R-Spondin 1/Dickkopf-1/Beta-Catenin Machinery Is Involved in Testicular Embryonic Angiogenesis

Testicular vasculogenesis is one of the key processes regulating male gonad morphogenesis. The knowledge of the molecular cues underlining this phenomenon is one of today’s most challenging issues and could represent a major contribution toward a better understanding of the onset of testicular morphogenetic disorders. R-spondin 1 has been clearly established as a candidate for mammalian ovary determination. Conversely, very little information is available on the expression and role of R-spondin 1 during testicular morphogenesis. This study aims to clarify the distribution pattern of R-spondin 1 and other partners of its machinery during the entire period of testicular morphogenesis and to indicate the role of this system in testicular development. Our whole mount immunofluorescence results clearly demonstrate that R-spondin 1 is always detectable in the testicular coelomic partition, where testicular vasculature is organized, while Dickkopf-1 is never detectable in this area. Moreover, organ culture experiments of embryonic male UGRs demonstrated that Dickkopf-1 acted as an inhibitor of testis vasculature formation. Consistent with this observation, real-time PCR analyses demonstrated that DKK1 is able to slightly but significantly decrease the expression level of the endothelial marker Pecam1. The latter experiments allowed us to observe that DKK1 administration also perturbs the expression level of the Pdgf-b chain, which is consistent with some authors’ observations relating this factor with prenatal testicular patterning and angiogenesis. Interestingly, the DKK1 induced inhibition of testicular angiogenesis was rescued by the co-administration of R-spondin 1. In addition, R-spondin 1 alone was sufficient to enhance, in culture, testicular angiogenesis.

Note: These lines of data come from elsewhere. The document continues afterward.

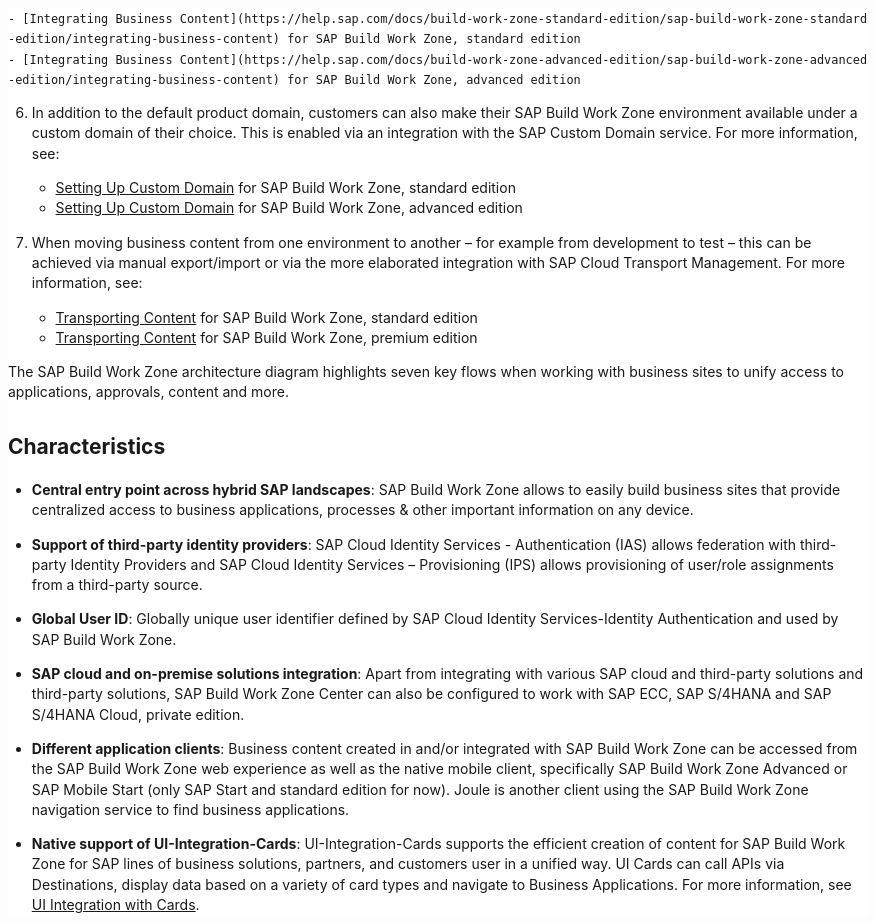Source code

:     - [Integrating Business Content](https://help.sap.com/docs/build-work-zone-standard-edition/sap-build-work-zone-standard-edition/integrating-business-content) for SAP Build Work Zone, standard edition
    - [Integrating Business Content](https://help.sap.com/docs/build-work-zone-advanced-edition/sap-build-work-zone-advanced-edition/integrating-business-content) for SAP Build Work Zone, advanced edition

6. In addition to the default product domain, customers can also make their SAP Build Work Zone environment available under a custom domain of their choice. This is enabled via an integration with the SAP Custom Domain service. For more information, see:
    - [Setting Up Custom Domain](https://help.sap.com/docs/build-work-zone-standard-edition/sap-build-work-zone-standard-edition/setting-up-custom-domain) for SAP Build Work Zone, standard edition
    - [Setting Up Custom Domain](https://help.sap.com/docs/build-work-zone-advanced-edition/sap-build-work-zone-advanced-edition/setting-up-custom-domain) for SAP Build Work Zone, advanced edition

7. When moving business content from one environment to another – for example from development to test – this can be achieved via manual export/import or via the more elaborated integration with SAP Cloud Transport Management. For more information, see:
    - [Transporting Content](https://help.sap.com/docs/build-work-zone-standard-edition/sap-build-work-zone-standard-edition/transporting-content) for SAP Build Work Zone, standard edition
    - [Transporting Content](https://help.sap.com/docs/build-work-zone-advanced-edition/sap-build-work-zone-advanced-edition/transporting-content-ac16ecafb863488eb0f7c9c6056e6626) for SAP Build Work Zone, premium edition
      
The SAP Build Work Zone architecture diagram highlights seven key flows when working with business sites to unify access to applications, approvals, content and more.

## Characteristics

- **Central entry point across hybrid SAP landscapes**: SAP Build Work Zone allows to easily build business sites that provide centralized access to business applications, processes & other important information on any device.

- **Support of third-party identity providers**: SAP Cloud Identity Services - Authentication (IAS) allows federation with third-party Identity Providers and SAP Cloud Identity Services – Provisioning (IPS) allows provisioning of user/role assignments from a third-party source.

- **Global User ID**: Globally unique user identifier defined by SAP Cloud Identity Services-Identity Authentication and used by SAP Build Work Zone.

- **SAP cloud and on-premise solutions integration**: Apart from integrating with various SAP cloud and third-party solutions and third-party solutions, SAP Build Work Zone Center can also be configured to work with SAP ECC, SAP S/4HANA and SAP S/4HANA Cloud, private edition.

- **Different application clients**: Business content created in and/or integrated with SAP Build Work Zone can be accessed from the SAP Build Work Zone web experience as well as the native mobile client, specifically SAP Build Work Zone Advanced or SAP Mobile Start (only SAP Start and standard edition for now). Joule is another client using the SAP Build Work Zone navigation service to find business applications.

- **Native support of UI-Integration-Cards**: UI-Integration-Cards supports the efficient creation of content for SAP Build Work Zone for SAP lines of business solutions, partners, and customers user in a unified way. UI Cards can call APIs via Destinations, display data based on a variety of card types and navigate to Business Applications. For more information, see [UI Integration with Cards](https://ui5.sap.com/test-resources/sap/ui/integration/demokit/cardExplorer/index.html).
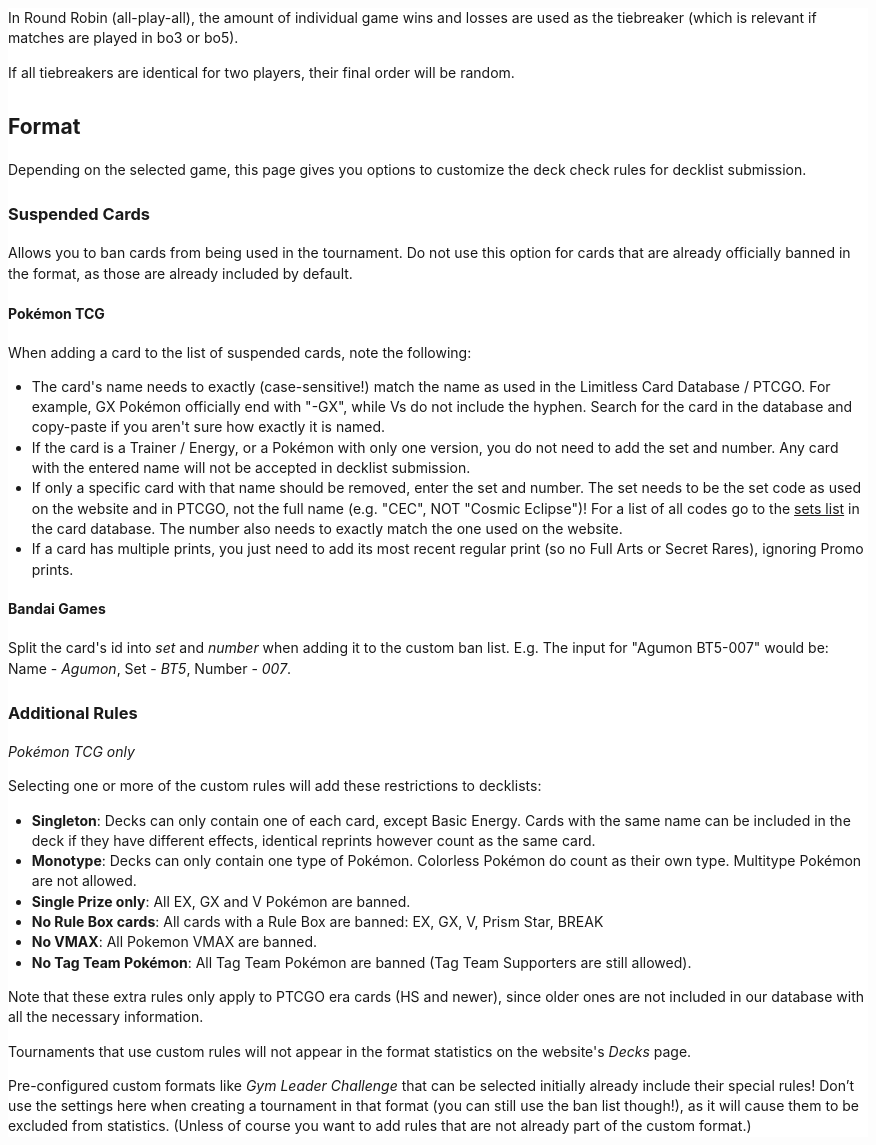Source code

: In Round Robin (all-play-all), the amount of individual game wins and losses are used as the tiebreaker (which is relevant if matches are played in bo3 or bo5).

If all tiebreakers are identical for two players, their final order will be random.

## Format
Depending on the selected game, this page gives you options to customize the deck check rules for decklist submission.

### Suspended Cards
Allows you to ban cards from being used in the tournament. Do not use this option for cards that are already officially banned in the format, as those are already included by default.

#### Pokémon TCG
When adding a card to the list of suspended cards, note the following:
* The card's name needs to exactly (case-sensitive!) match the name as used in the Limitless Card Database / PTCGO. For example, GX Pokémon officially end with "-GX", while Vs do not include the hyphen. Search for the card in the database and copy-paste if you aren't sure how exactly it is named.
* If the card is a Trainer / Energy, or a Pokémon with only one version, you do not need to add the set and number. Any card with the entered name will not be accepted in decklist submission.
* If only a specific card with that name should be removed, enter the set and number. The set needs to be the set code as used on the website and in PTCGO, not the full name (e.g. "CEC", NOT "Cosmic Eclipse")! For a list of all codes go to the [sets list](https://limitlesstcg.com/cards) in the card database. The number also needs to exactly match the one used on the website.
* If a card has multiple prints, you just need to add its most recent regular print (so no Full Arts or Secret Rares), ignoring Promo prints.

#### Bandai Games
Split the card's id into *set* and *number* when adding it to the custom ban list. E.g. The input for "Agumon BT5-007" would be: Name - *Agumon*, Set - *BT5*, Number - *007*.

### Additional Rules
*Pokémon TCG only*

Selecting one or more of the custom rules will add these restrictions to decklists:

* **Singleton**: Decks can only contain one of each card, except Basic Energy. Cards with the same name can be included in the deck if they have different effects, identical reprints however count as the same card.
* **Monotype**: Decks can only contain one type of Pokémon. Colorless Pokémon do count as their own type. Multitype Pokémon are not allowed.
* **Single Prize only**: All EX, GX and V Pokémon are banned.
* **No Rule Box cards**: All cards with a Rule Box are banned: EX, GX, V, Prism Star, BREAK
* **No VMAX**: All Pokemon VMAX are banned.
* **No Tag Team Pokémon**: All Tag Team Pokémon are banned (Tag Team Supporters are still allowed).

Note that these extra rules only apply to PTCGO era cards (HS and newer), since older ones are not included in our database with all the necessary information.

Tournaments that use custom rules will not appear in the format statistics on the website's *Decks* page.

Pre-configured custom formats like *Gym Leader Challenge* that can be selected initially already include their special rules! Don’t use the settings here when creating a tournament in that format (you can still use the ban list though!), as it will cause them to be excluded from statistics. (Unless of course you want to add rules that are not already part of the custom format.)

睾丸血管生成是调控雄性性腺形态发生的关键过程之一。阐明该现象背后的分子调控机制，是当前领域内极具挑战性的研究课题，同时也可为深入理解睾丸形态发生异常的发病机制提供重要理论支撑。R-spondin 1（R-spondin 1）已被明确认定为哺乳动物卵巢发育决定的候选因子。与之相对，目前关于R-spondin 1在睾丸形态发生过程中的表达模式与生物学功能的研究信息仍较为匮乏。本研究旨在明确R-spondin 1及其调控通路的其他相关因子在睾丸形态发生全周期中的分布特征，并阐明该信号系统在睾丸发育中的作用。我们的整体免疫荧光染色结果显示，R-spondin 1始终在睾丸体腔分区——即睾丸血管组织构建的区域——中可被检测到，而Dickkopf-1（Dickkopf-1）在该区域中无表达。此外，胚胎雄性泌尿生殖嵴的器官培养实验证实，Dickkopf-1可作为睾丸血管生成的抑制剂。与之相符的是，实时荧光定量PCR分析结果显示，DKK1能够小幅但显著地下调内皮标志物Pecam1的表达水平。后续实验进一步发现，DKK1处理还会干扰血小板衍生生长因子B链（Pdgf-b chain）的表达水平，这与已有研究中该因子与产前睾丸模式形成及血管生成相关的结论一致。值得注意的是，联合施用R-spondin 1可挽救DKK1介导的睾丸血管生成抑制效应；同时，单独施用R-spondin 1即可在培养体系中增强睾丸血管生成。